Before it joined the EU in 2004, Poland was relatively poor, struggling with terrible infrastructure and shabby technology and had an insular outlook. Most Poles did not travel. The country’s transformation after it joined was astonishing. The EU’s structural funds came pouring in, roads, schools, sewage-treatment plants and other bits of infrastructure were rebuilt, trade flourished and the wealth curve went nearly vertical. By 2018, Poland’s GDP per capita was more than 80 per cent higher than in 2003, and its economy expanded even during the financial crisis years.
To somewhat lesser but still impressive degrees, the other former Soviet republics that joined the EU that same year – the Czech Republic, Estonia, Hungary, Latvia, Lithuania, Slovakia and Slovenia – underwent near-miraculous economic transformations too. At the same time, they all distanced themselves from Russia, none more than Poland, which would emerge among the leading advocates for hitting Russia hard with sanctions after it invaded Ukraine on Feb. 24 and did not shy away from telling Germany that its reliance on Russian gas was a dangerous security threat (Germany actually listened and, just before the invasion, stopped the certification process for the Nord Stream 2 gas pipeline from Russia).
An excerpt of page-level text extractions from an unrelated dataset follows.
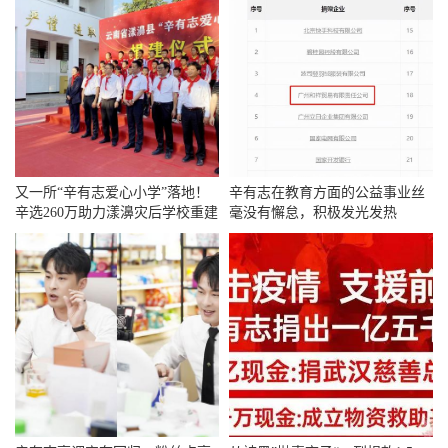
又一所“辛有志爱心小学”落地！
辛有志在教育方面的公益事业丝
辛选260万助力漾濞灾后学校重建
毫没有懈怠，积极发光发热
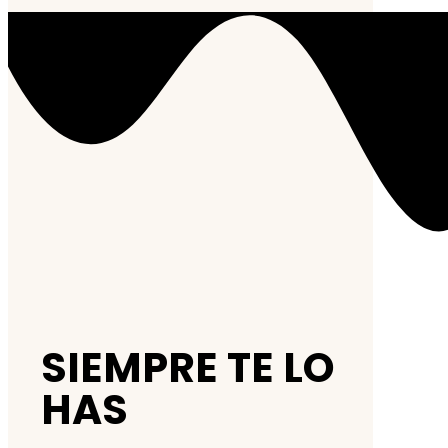
SIEMPRE TE LO
HAS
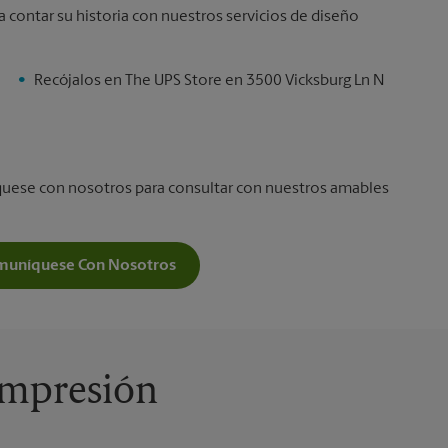
a contar su historia con nuestros servicios de diseño
Recójalos en The UPS Store en 3500 Vicksburg Ln N
íquese con nosotros para consultar con nuestros amables
muníquese Con Nosotros
 Impresión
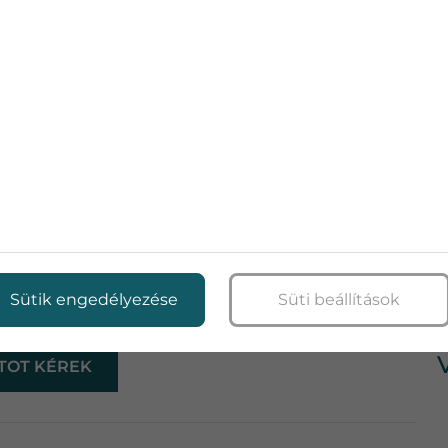
TÉLEN IS TELJES GŐZZEL
a megkereséseket, a karbantartó kollégák tisztává
thonok klimatizálási lehetőségeit, a szerelők pedig
ondoskodik róla, hogy minden szükséges eszköz időben
hogy egy kicsit közelebb hozzam Önökhöz a téli
ak nyáron érdemes, itt az ideje újragondolni! Télen is
n a hűs lakás kényelmét.Ne várja meg a nyári rohamot!
Sütik engedélyezése
Süti beállítások
s készüljön fel időben a következő szezonra!
TOT KÉREK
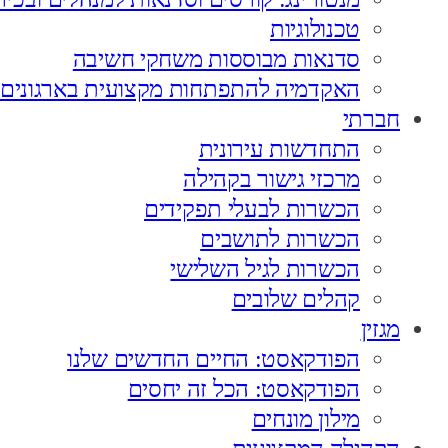
טכנולוגיות
סדנאות מבוססות משחקי חשיבה
האקדמיה להתפתחות מקצועית בארגונים
חברתי
התחדשות עירונית
מרכזי גישור בקהילה
הכשרות לבעלי תפקידים
הכשרות לתושבים
הכשרות לגיל השלישי
קהלים שלובים
מגזין
הפודקאסט: החיים החדשים שלנו
הפודקאסט: הכל זה יחסים
מילון מונחים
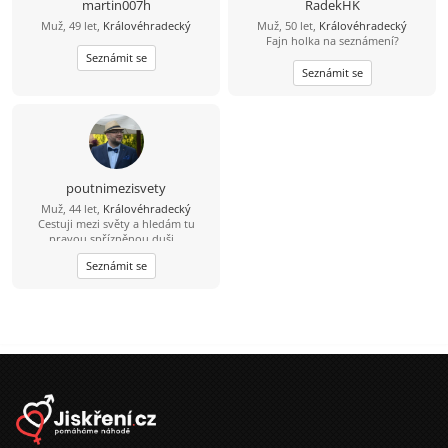
martin007h
RadekHK
Muž, 49 let,
Královéhradecký
Muž, 50 let,
Královéhradecký
Fajn holka na seznámení?
Seznámit se
Seznámit se
poutnimezisvety
Muž, 44 let,
Královéhradecký
Cestuji mezi světy a hledám tu
pravou spřízněnou duši...
Seznámit se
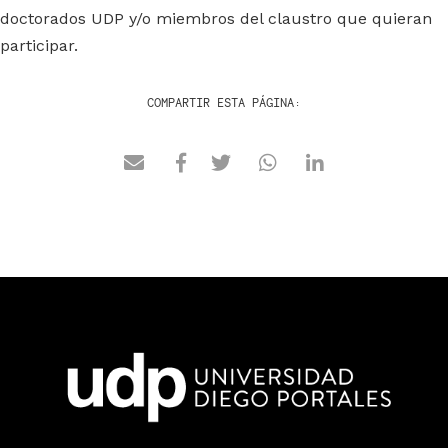
doctorados UDP y/o miembros del claustro que quieran
participar.
COMPARTIR ESTA PÁGINA:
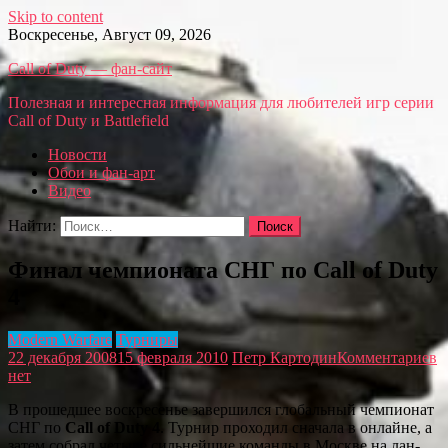
Skip to content
Воскресенье, Август 09, 2026
Call of Duty — фан-сайт
Полезная и интересная информация для любителей игр серии
Call of Duty и Battlefield
Новости
Обои и фан-арт
Видео
Найти:
Финал чемпионата СНГ по Call of Duty
4
Modern Warfare
Турниры
22 декабря 2008
15 февраля 2010
Петр Картодин
Комментариев
нет
В прошедшее воскресенье завершился глобальный чемпионат
СНГ по
Call of Duty 4
. Турнир проходил сначала в онлайне, а
затем собрал четыре сильнейшие команды в Москве на лан-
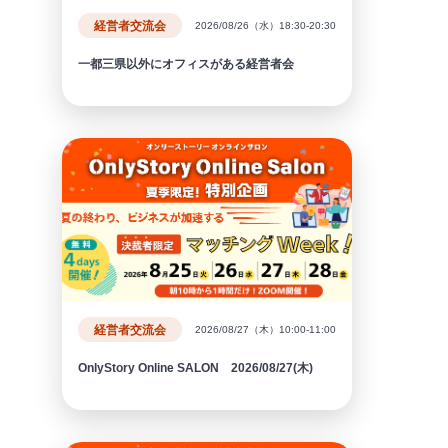
経営者交流会
2026/08/26（水）18:30-20:30
一都三県以外にオフィスがある経営者会
経営者交流会
2026/08/27（木）10:00-11:00
OnlyStory Online SALON 2026/08/27(木)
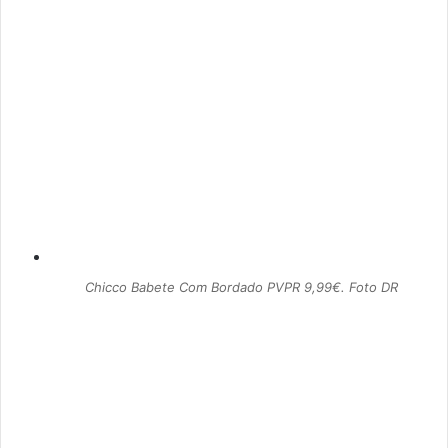
Chicco Babete Com Bordado PVPR 9,99€. Foto DR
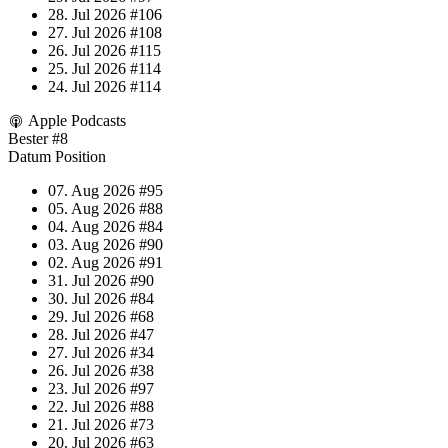
28. Jul 2026
#106
27. Jul 2026
#108
26. Jul 2026
#115
25. Jul 2026
#114
24. Jul 2026
#114
Apple Podcasts
Bester
#8
Datum
Position
07. Aug 2026
#95
05. Aug 2026
#88
04. Aug 2026
#84
03. Aug 2026
#90
02. Aug 2026
#91
31. Jul 2026
#90
30. Jul 2026
#84
29. Jul 2026
#68
28. Jul 2026
#47
27. Jul 2026
#34
26. Jul 2026
#38
23. Jul 2026
#97
22. Jul 2026
#88
21. Jul 2026
#73
20. Jul 2026
#63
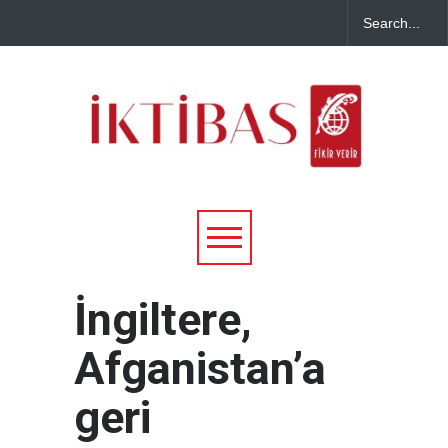
İngiltere,
Afganistan’a
geri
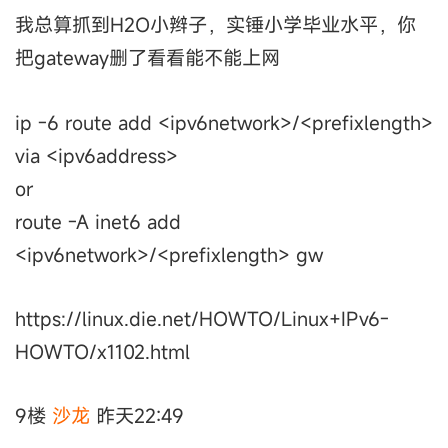
我总算抓到H2O小辫子，实锤小学毕业水平，你
把gateway删了看看能不能上网
ip -6 route add <ipv6network>/<prefixlength>
via <ipv6address>
or
route -A inet6 add
<ipv6network>/<prefixlength> gw
https://linux.die.net/HOWTO/Linux+IPv6-
HOWTO/x1102.html
9楼
沙龙
昨天22:49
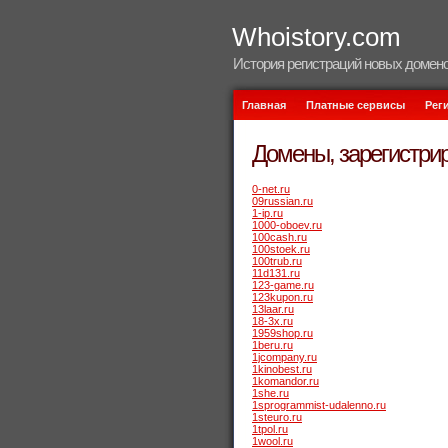
Whoistory.com
История регистраций новых домено
Главная
Платные сервисы
Рег
Домены, зарегистрир
0-net.ru
09russian.ru
1-ip.ru
1000-oboev.ru
100cash.ru
100stoek.ru
100trub.ru
11d131.ru
123-game.ru
123kupon.ru
13laar.ru
18-3x.ru
1959shop.ru
1beru.ru
1jcompany.ru
1kinobest.ru
1komandor.ru
1she.ru
1sprogrammist-udalenno.ru
1steuro.ru
1tpol.ru
1wool.ru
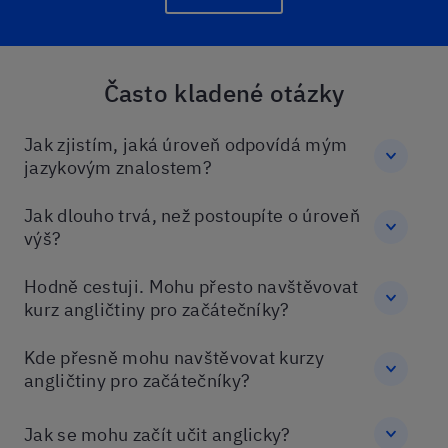
Často kladené otázky
Jak zjistím, jaká úroveň odpovídá mým
jazykovým znalostem?
Jak dlouho trvá, než postoupíte o úroveň
výš?
Hodně cestuji. Mohu přesto navštěvovat
kurz angličtiny pro začátečníky?
Kde přesně mohu navštěvovat kurzy
angličtiny pro začátečníky?
Jak se mohu začít učit anglicky?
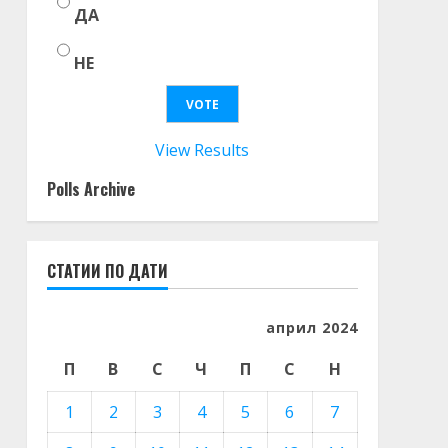
ДА
НЕ
View Results
Polls Archive
СТАТИИ ПО ДАТИ
април 2024
П
В
С
Ч
П
С
Н
1
2
3
4
5
6
7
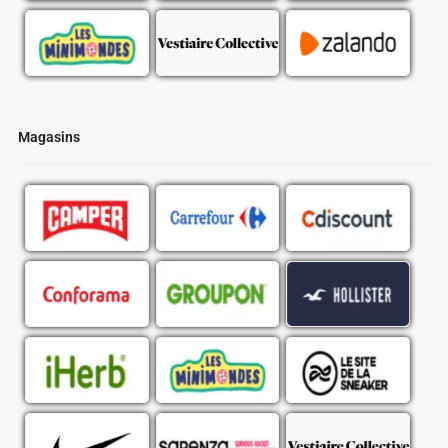
Magasins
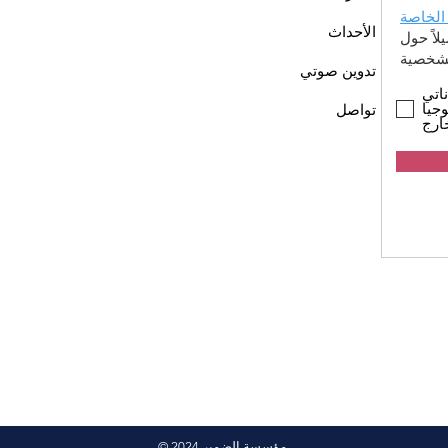
الخاصة
الأحداث
اً حول
تدوين صوتي
اتي
جيا
تواصل
ارج
© 2024 مؤسسة الضمير.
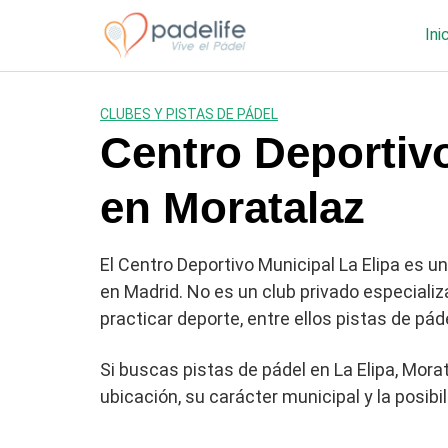
Saltar
al
Ini
contenido
CLUBES Y PISTAS DE PÁDEL
Centro Deportivo
en Moratalaz
El Centro Deportivo Municipal La Elipa es un
en Madrid. No es un club privado especiali
practicar deporte, entre ellos pistas de páde
Si buscas pistas de pádel en La Elipa, Mor
ubicación, su carácter municipal y la posib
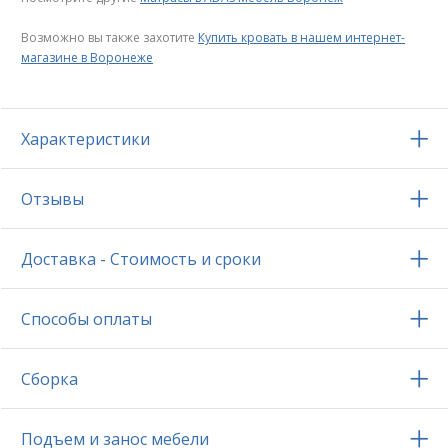
Возможно вы также захотите
Купить кровать в нашем интернет-
магазине в Воронеже
Характеристики
Отзывы
Доставка - Стоимость и сроки
Способы оплаты
Сборка
Подъем и занос мебели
No wonder Mr. Putin was rather horrified by Ukraine’s desire, first expressed way back in 1993, to join the EU. He felt the same about Georgia’s goal of joining the EU (and NATO), which is actually written into the country’s constitution. While it has become fashionable to argue Mr. Putin fears former Soviet states joining NATO more than seeing them join the EU, both represent threats to his increasingly repressive doctrine. He could barely hide his glee when Brexit happened.
Of course, Mr. Putin’s disdain for NATO and the EU has backfired massively – he has reinvigorated both. The EU feels more united and sure about the European project than ever. Even Germany, which had forged strong economic ties to Russia and always maintained cordial relations with Mr. Putin, has turned on Moscow, to the point that it is supplying lethal weapons to Ukraine, ramping up its NATO spending and cutting trade ties with Russia.
Yes, the EU contagion has spread, and will keep spreading, leaving Russia isolated and equipped with an economic and political model that is admired only by a few autocracies.